City of Brisbane
- Proportion: 1:2

= Flag of Brisbane =

Flag

The flag of Brisbane is based upon the arms of the Australian City of Brisbane. The two primary colours used are blue and gold, with blue representing the sea and the Brisbane River which flows through the city, and gold representing the sun and the city's warm climate.

==Symbols on the flag==

The white, wavy lines in three of the six quarters of the flag may represent the river, which brought much commerce and prosperity to the city in the early days of British settlement.

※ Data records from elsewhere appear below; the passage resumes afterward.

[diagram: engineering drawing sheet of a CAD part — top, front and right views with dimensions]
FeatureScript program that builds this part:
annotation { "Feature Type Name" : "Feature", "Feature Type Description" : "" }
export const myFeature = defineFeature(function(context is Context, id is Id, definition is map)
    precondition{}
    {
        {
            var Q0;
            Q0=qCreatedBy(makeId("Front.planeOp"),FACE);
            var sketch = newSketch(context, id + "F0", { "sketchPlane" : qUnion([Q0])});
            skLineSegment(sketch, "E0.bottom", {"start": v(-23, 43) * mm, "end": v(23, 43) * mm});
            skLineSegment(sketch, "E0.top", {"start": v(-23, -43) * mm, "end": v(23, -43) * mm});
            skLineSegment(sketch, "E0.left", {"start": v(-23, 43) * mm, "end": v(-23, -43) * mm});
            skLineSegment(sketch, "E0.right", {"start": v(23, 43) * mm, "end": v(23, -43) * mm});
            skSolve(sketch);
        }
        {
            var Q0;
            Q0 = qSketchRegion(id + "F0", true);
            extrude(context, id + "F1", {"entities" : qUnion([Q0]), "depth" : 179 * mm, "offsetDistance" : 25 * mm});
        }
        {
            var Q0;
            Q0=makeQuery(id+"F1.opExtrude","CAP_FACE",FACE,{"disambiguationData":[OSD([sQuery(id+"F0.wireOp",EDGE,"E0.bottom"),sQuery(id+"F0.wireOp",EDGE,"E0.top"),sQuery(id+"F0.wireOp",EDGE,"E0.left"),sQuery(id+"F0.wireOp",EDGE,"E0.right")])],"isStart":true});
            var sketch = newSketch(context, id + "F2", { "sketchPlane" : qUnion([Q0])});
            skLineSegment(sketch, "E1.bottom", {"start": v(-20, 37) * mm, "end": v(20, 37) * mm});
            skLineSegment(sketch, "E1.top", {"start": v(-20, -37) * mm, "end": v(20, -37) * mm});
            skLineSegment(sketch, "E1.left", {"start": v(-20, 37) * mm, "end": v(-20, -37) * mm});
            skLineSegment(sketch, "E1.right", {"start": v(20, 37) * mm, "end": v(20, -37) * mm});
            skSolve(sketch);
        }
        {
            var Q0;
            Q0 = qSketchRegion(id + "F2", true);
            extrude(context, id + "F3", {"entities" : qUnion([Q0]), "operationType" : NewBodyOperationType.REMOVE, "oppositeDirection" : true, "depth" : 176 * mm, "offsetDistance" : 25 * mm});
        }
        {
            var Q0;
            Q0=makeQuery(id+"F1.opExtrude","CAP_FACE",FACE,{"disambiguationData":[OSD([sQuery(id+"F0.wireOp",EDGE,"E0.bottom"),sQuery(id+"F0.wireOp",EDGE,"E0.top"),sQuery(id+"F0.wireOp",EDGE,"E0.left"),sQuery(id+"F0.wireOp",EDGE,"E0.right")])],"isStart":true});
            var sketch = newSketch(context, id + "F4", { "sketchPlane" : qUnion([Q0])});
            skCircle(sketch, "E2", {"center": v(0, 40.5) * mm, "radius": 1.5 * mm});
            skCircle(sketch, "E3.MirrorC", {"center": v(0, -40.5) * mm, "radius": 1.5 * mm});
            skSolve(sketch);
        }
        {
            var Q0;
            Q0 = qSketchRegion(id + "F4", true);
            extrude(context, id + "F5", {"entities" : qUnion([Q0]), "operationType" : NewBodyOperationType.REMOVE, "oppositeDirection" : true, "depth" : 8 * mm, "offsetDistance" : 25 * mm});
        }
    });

An alternative explanation is that the wavy lines represent white clouds, parting to allow the blue sky to be seen behind them. The three caducei in these sections, rather than their popular but erroneous association with medicine, again represent commerce, referencing the role of Hermes in Greek mythology in his capacity as the protector of commerce and trade. The remaining three quarters each depict two Stafford knots and a star, with the stars representing the achievements in astronomy of Sir Thomas Brisbane, for whom the city is named, and the knots representing the 38th Foot (Staffordshire Regiment), which Brisbane served in prior to being named governor of the colony of New South Wales. The abundance of maritime symbols on the flag reflects Brisbane's early role as a river port.

==Usage==

The flag is flown daily outside of Brisbane City Hall, and is also prominently displayed both inside the main city hall, as well as in other council offices throughout the city. A giant image of the flag was also projected onto the William Jolly Bridge in Brisbane as a part of Queensland's 150th anniversary celebrations.